## Given passage
Entries for single characters can be abbreviated to:

in?hex out?hex

The in?start?hex and in?end?hex fields (or the single in?hex field) specify the Unicode range. The out?start?hex field (or the out?hex field) specifies the start of the output encoding range. The length of the out?start?hex (or out?hex) string determines the length of the output characters (e.g., UTF-8 uses different numbers of bytes to represent characters in different ranges). Entries must be given in increasing Unicode order. Only one file is allowed per encoding; the last specified file is used. The Latin1, ASCII7, Symbol, ZapfDingbats, UTF-8, and UCS-2 encodings are predefined.

cMapDir registry?ordering dir

Specifies a search directory, dir, for CMaps for the registry?ordering character collection. There can be multiple directories for a particular collection. There are no default CMap directories.

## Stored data
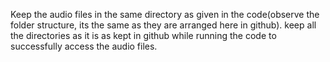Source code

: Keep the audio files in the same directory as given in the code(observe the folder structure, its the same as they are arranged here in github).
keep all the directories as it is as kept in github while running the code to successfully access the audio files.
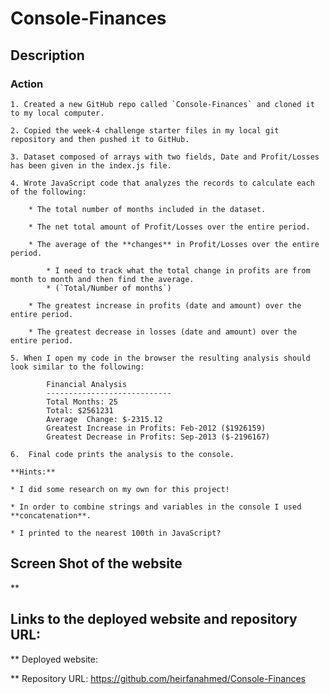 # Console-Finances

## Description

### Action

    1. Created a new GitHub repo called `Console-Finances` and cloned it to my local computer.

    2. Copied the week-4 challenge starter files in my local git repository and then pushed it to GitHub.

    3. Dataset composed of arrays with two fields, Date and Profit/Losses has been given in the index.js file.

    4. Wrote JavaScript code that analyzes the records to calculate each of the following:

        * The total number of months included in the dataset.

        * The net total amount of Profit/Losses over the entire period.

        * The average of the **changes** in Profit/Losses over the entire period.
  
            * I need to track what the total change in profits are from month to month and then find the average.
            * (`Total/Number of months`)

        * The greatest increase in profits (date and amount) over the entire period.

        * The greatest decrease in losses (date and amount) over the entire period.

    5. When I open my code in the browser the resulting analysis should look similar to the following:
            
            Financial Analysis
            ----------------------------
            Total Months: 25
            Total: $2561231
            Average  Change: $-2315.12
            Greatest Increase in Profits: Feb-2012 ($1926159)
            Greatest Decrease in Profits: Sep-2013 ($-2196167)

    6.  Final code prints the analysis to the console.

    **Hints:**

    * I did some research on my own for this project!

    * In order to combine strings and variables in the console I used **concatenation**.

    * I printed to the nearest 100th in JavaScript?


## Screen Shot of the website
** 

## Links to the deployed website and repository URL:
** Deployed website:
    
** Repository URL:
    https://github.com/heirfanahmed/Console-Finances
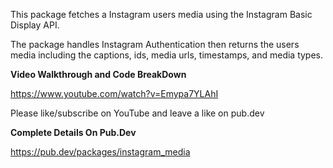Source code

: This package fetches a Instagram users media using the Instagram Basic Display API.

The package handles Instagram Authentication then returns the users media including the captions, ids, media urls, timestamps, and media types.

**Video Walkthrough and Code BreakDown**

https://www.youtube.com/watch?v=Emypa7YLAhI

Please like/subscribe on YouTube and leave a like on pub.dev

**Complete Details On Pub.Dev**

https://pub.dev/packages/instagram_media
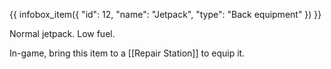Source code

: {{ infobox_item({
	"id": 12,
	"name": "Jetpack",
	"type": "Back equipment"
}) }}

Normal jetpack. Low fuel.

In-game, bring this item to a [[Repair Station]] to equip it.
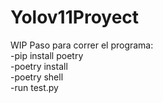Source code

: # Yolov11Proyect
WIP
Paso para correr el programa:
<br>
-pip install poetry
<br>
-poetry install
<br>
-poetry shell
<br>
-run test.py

## Instruction
Can you copy, word for word, the part of the passage on encoding and CMap settings that opens with the words containing "Entries for single" and closes with "encodings are predefined."?

## Response below
Entries for single characters can be abbreviated to:

in?hex out?hex

The in?start?hex and in?end?hex fields (or the single in?hex field) specify the Unicode range. The out?start?hex field (or the out?hex field) specifies the start of the output encoding range. The length of the out?start?hex (or out?hex) string determines the length of the output characters (e.g., UTF-8 uses different numbers of bytes to represent characters in different ranges). Entries must be given in increasing Unicode order. Only one file is allowed per encoding; the last specified file is used. The Latin1, ASCII7, Symbol, ZapfDingbats, UTF-8, and UCS-2 encodings are predefined.